## Begin
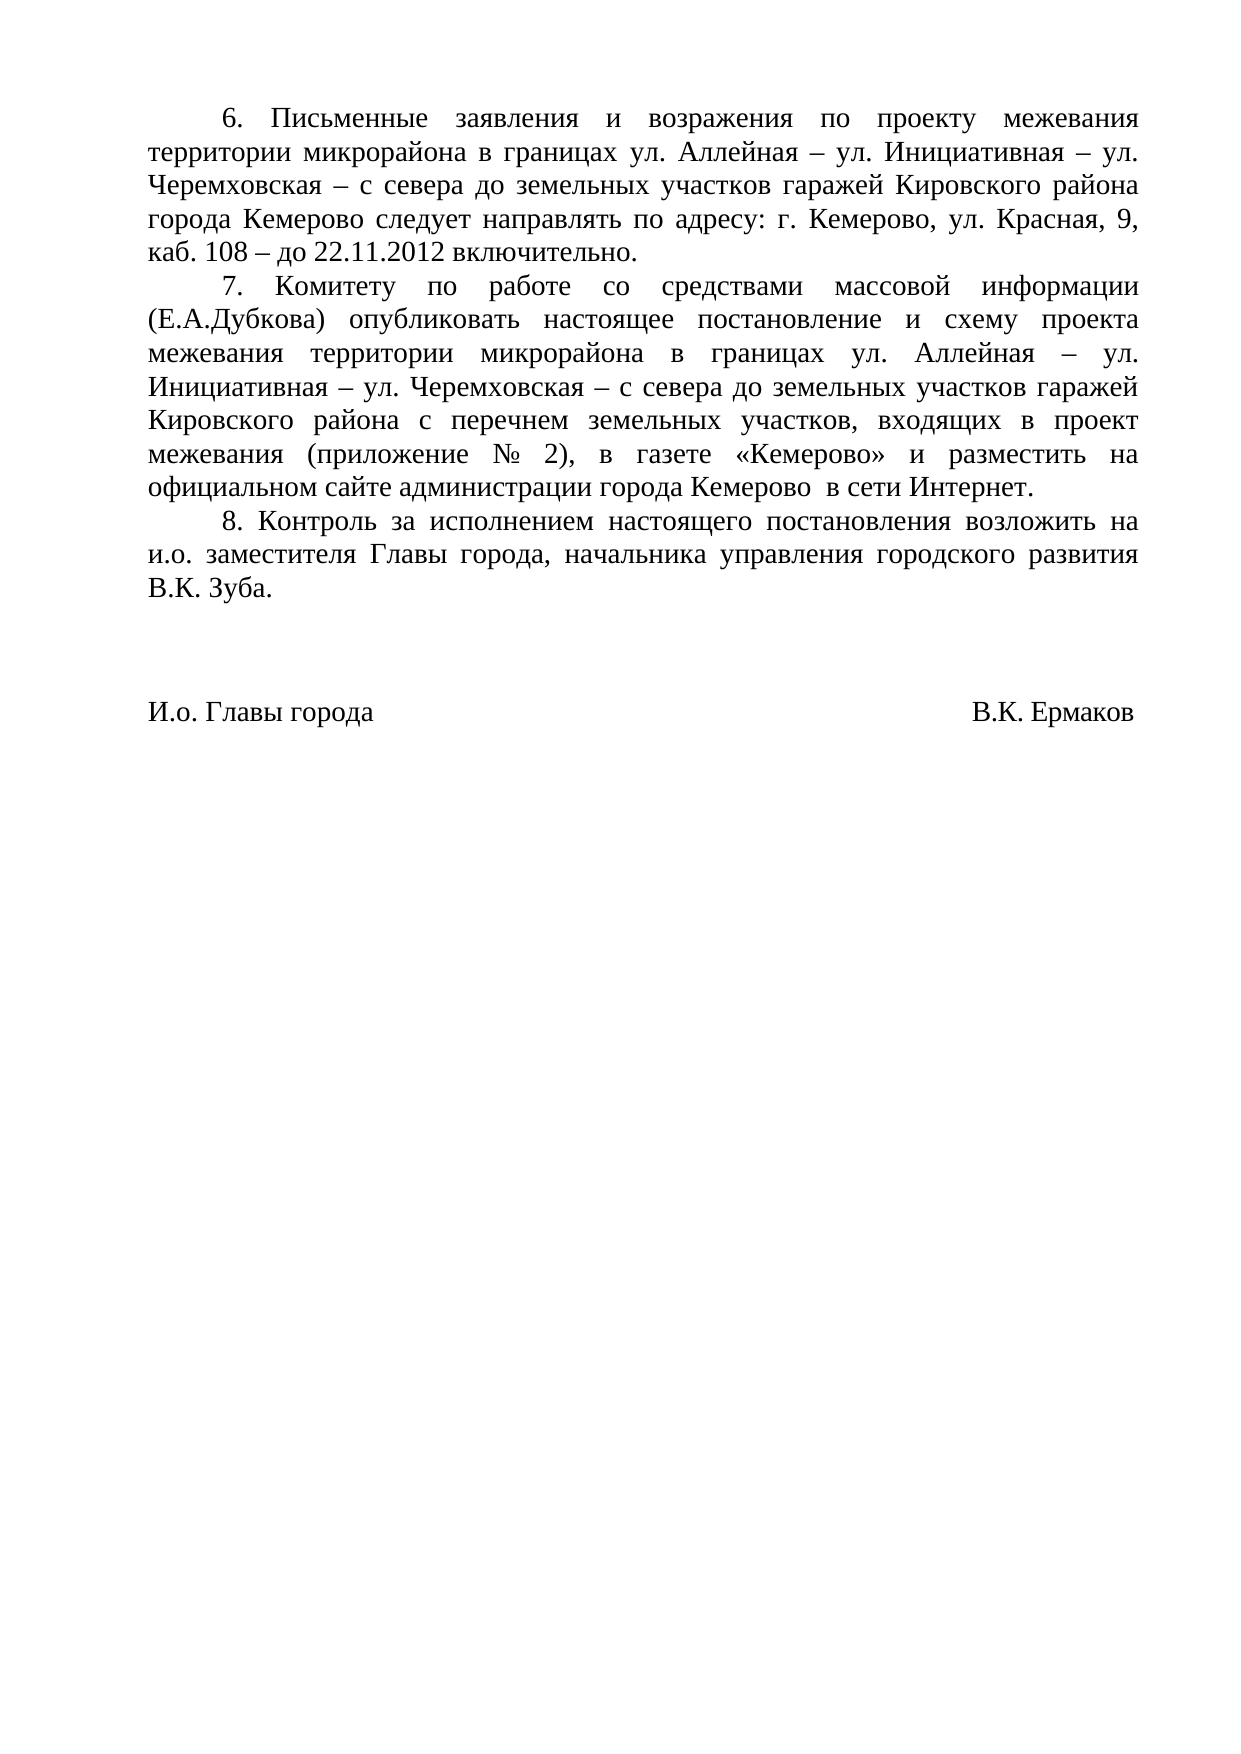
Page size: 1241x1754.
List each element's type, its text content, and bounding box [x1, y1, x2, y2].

text И.о. Главы города В.К. Ермаков [148, 694, 1140, 728]
text 6. Письменные заявления и возражения по проекту межевания территории микрорайона в границах ул. Аллейная – ул. Инициативная – ул. Черемховская – с севера до земельных участков гаражей Кировского района города Кемерово следует направлять по адресу: г. Кемерово, ул. Красная, 9, каб. 108 – до 22.11.2012 включительно. [148, 100, 1140, 268]
text 8. Контроль за исполнением настоящего постановления возложить на и.о. заместителя Главы города, начальника управления городского развития В.К. Зуба. [148, 503, 1140, 603]
text 7. Комитету по работе со средствами массовой информации (Е.А.Дубкова) опубликовать настоящее постановление и схему проекта межевания территории микрорайона в границах ул. Аллейная – ул. Инициативная – ул. Черемховская – с севера до земельных участков гаражей Кировского района с перечнем земельных участков, входящих в проект межевания (приложение № 2), в газете «Кемерово» и разместить на официальном сайте администрации города Кемерово в сети Интернет. [148, 268, 1140, 503]
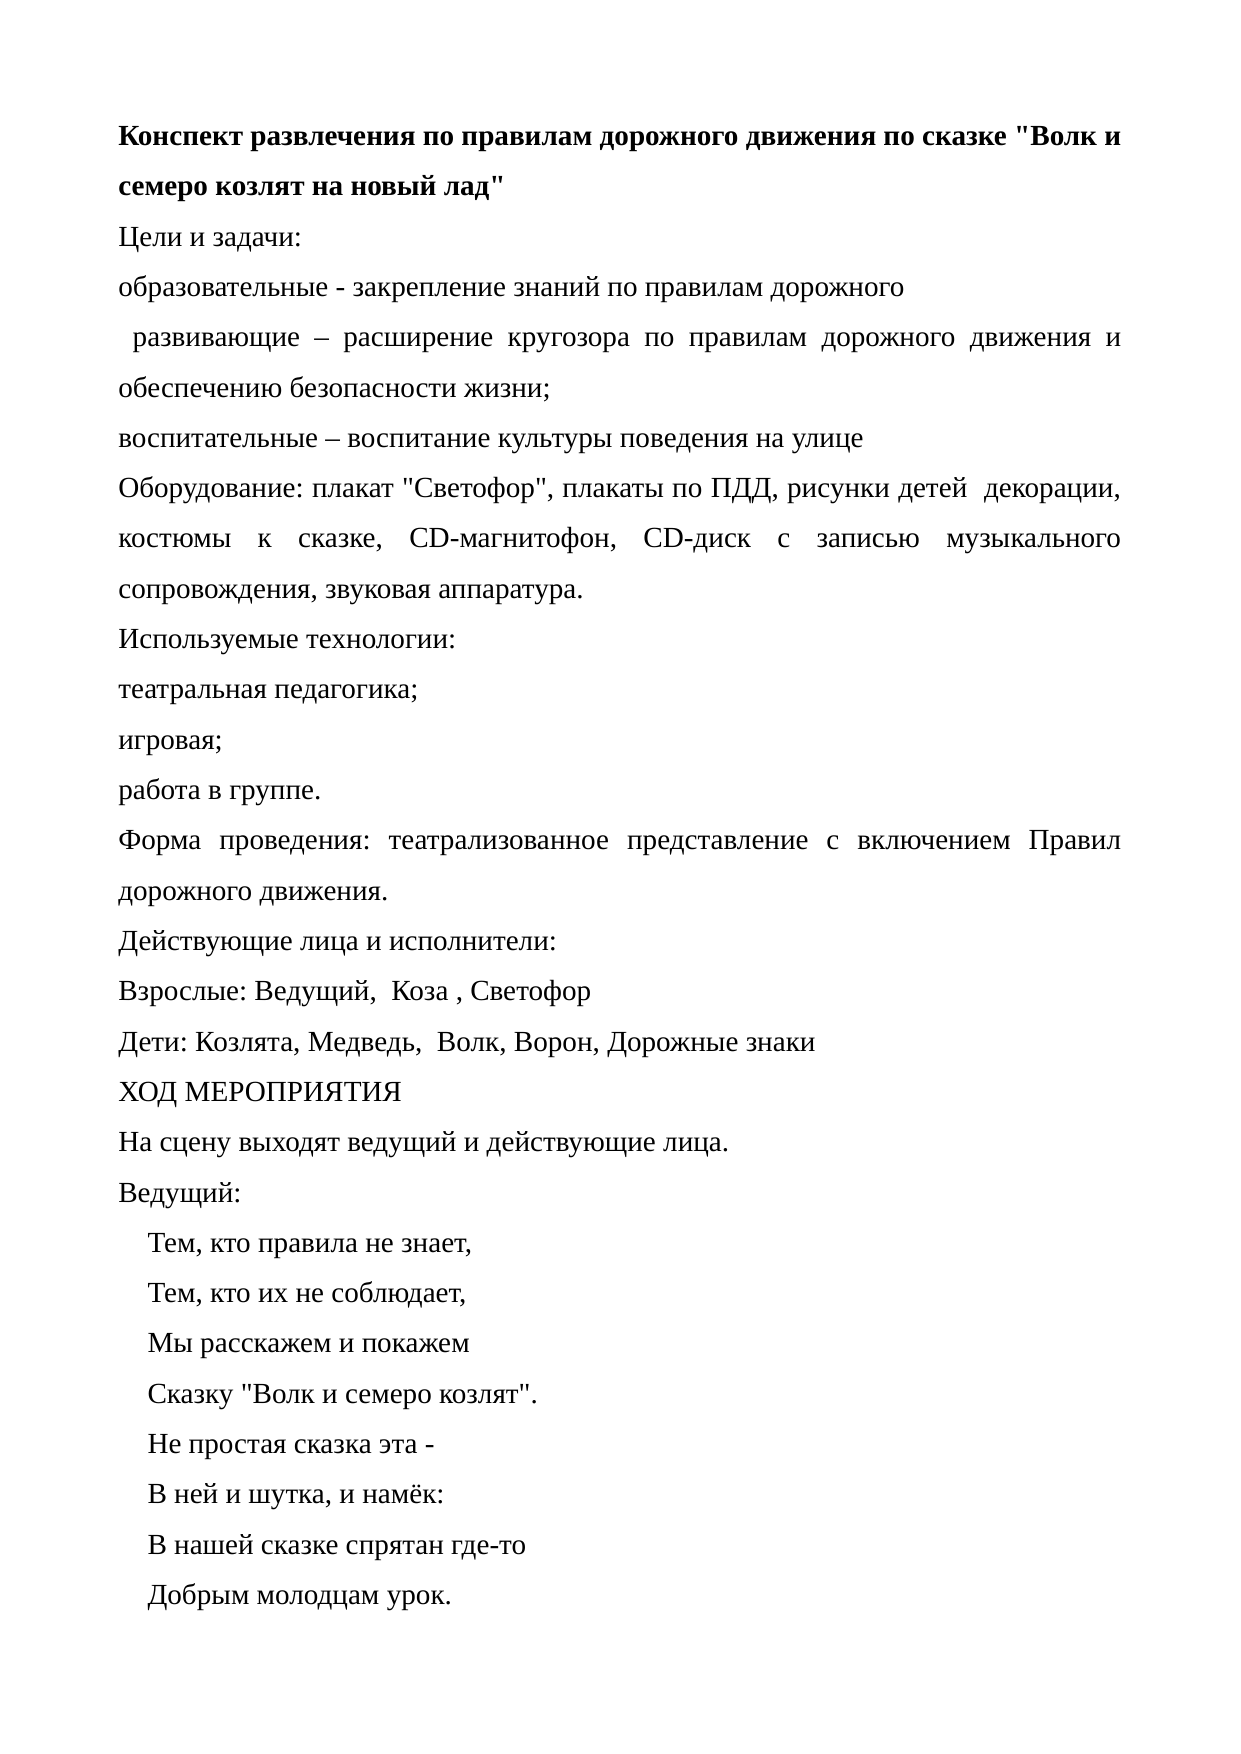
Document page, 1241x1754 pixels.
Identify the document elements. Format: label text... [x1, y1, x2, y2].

text Мы расскажем и покажем [118, 1326, 1122, 1359]
text игровая; [118, 722, 1122, 755]
text ХОД МЕРОПРИЯТИЯ [118, 1074, 1122, 1108]
text воспитательные – воспитание культуры поведения на улице [118, 420, 1122, 453]
text образовательные - закрепление знаний по правилам дорожного [118, 269, 1122, 303]
text Не простая сказка эта - [118, 1426, 1122, 1460]
text В нашей сказке спрятан где-то [118, 1527, 1122, 1560]
text На сцену выходят ведущий и действующие лица. [118, 1124, 1122, 1158]
text Используемые технологии: [118, 621, 1122, 655]
text В ней и шутка, и намёк: [118, 1477, 1122, 1510]
text Сказку "Волк и семеро козлят". [118, 1376, 1122, 1409]
text Цели и задачи: [118, 219, 1122, 252]
text Дети: Козлята, Медведь, Волк, Ворон, Дорожные знаки [118, 1024, 1122, 1057]
text Ведущий: [118, 1175, 1122, 1208]
text Действующие лица и исполнители: [118, 923, 1122, 957]
text развивающие – расширение кругозора по правилам дорожного движения и обеспечению безопасности жизни; [118, 319, 1122, 403]
text Тем, кто их не соблюдает, [118, 1275, 1122, 1309]
text Оборудование: плакат "Светофор", плакаты по ПДД, рисунки детей декорации, костюмы к сказке, CD-магнитофон, CD-диск с записью музыкального сопровождения, звуковая аппаратура. [118, 470, 1122, 604]
text театральная педагогика; [118, 672, 1122, 705]
text Конспект развлечения по правилам дорожного движения по сказке "Волк и семеро козлят на новый лад" [118, 118, 1122, 202]
text работа в группе. [118, 772, 1122, 806]
text Взрослые: Ведущий, Коза , Светофор [118, 973, 1122, 1007]
text Тем, кто правила не знает, [118, 1225, 1122, 1258]
text Добрым молодцам урок. [118, 1577, 1122, 1611]
text Форма проведения: театрализованное представление с включением Правил дорожного движения. [118, 822, 1122, 906]
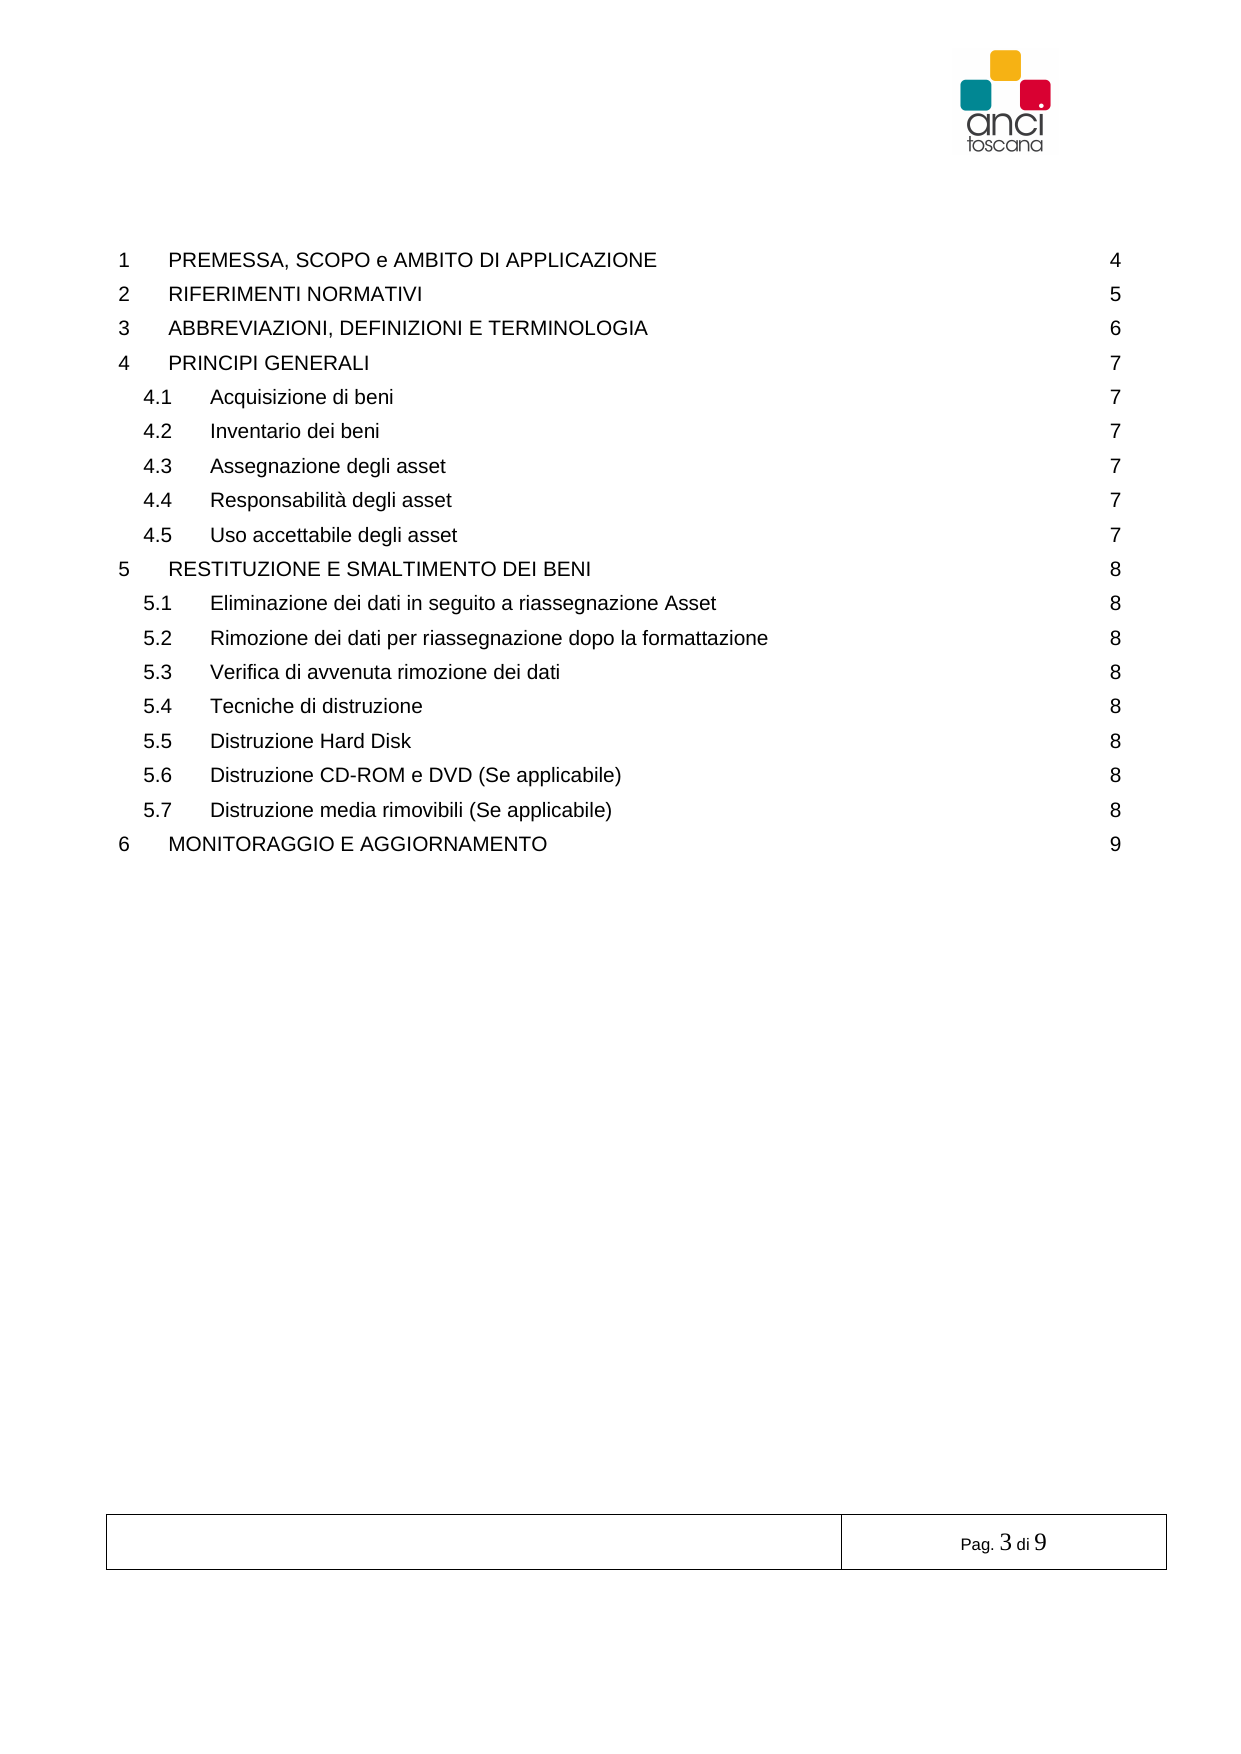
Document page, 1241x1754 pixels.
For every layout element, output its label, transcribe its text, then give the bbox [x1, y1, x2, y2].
## End
(Stated problem) Count the lines of the material above that contain the word "территории". Reply with the number only.

(Completed task) 2